- **What the task asks**: Return the records that follow unaltered. Omit every picture.

- **Records supplied**:
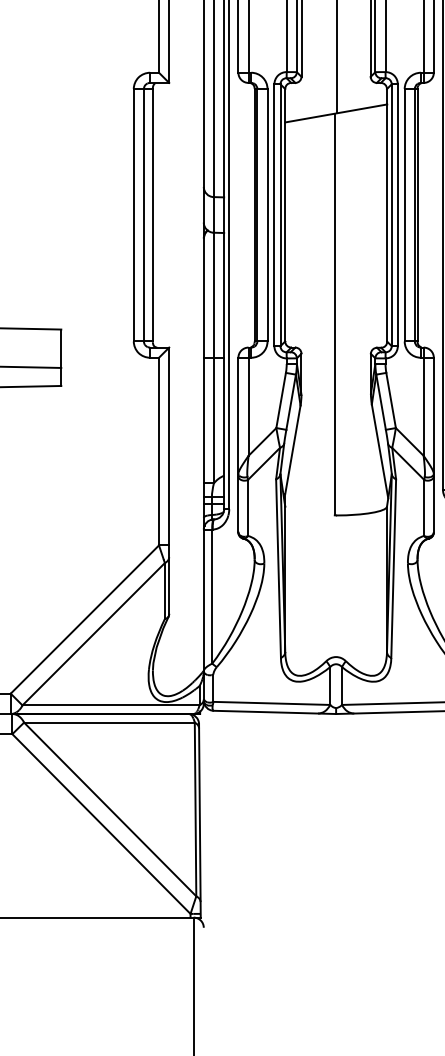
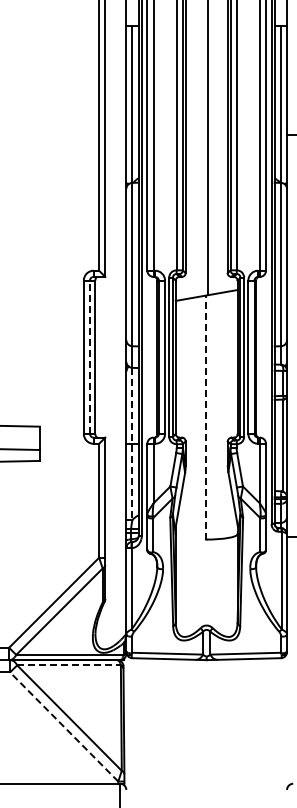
line: (143, 215) -> (89, 357), solid -> dashed
line: (334, 314) -> (205, 417), solid -> dashed
line: (213, 358) -> (132, 444), solid -> dashed
line: (110, 722) -> (69, 665), solid -> dashed
line: (101, 823) -> (64, 726), solid -> dashed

- **Solution to the exercise**:
line: (143, 215) -> (89, 357), solid -> dashed
line: (334, 314) -> (205, 417), solid -> dashed
line: (213, 358) -> (132, 444), solid -> dashed
line: (110, 722) -> (69, 665), solid -> dashed
line: (101, 823) -> (64, 726), solid -> dashed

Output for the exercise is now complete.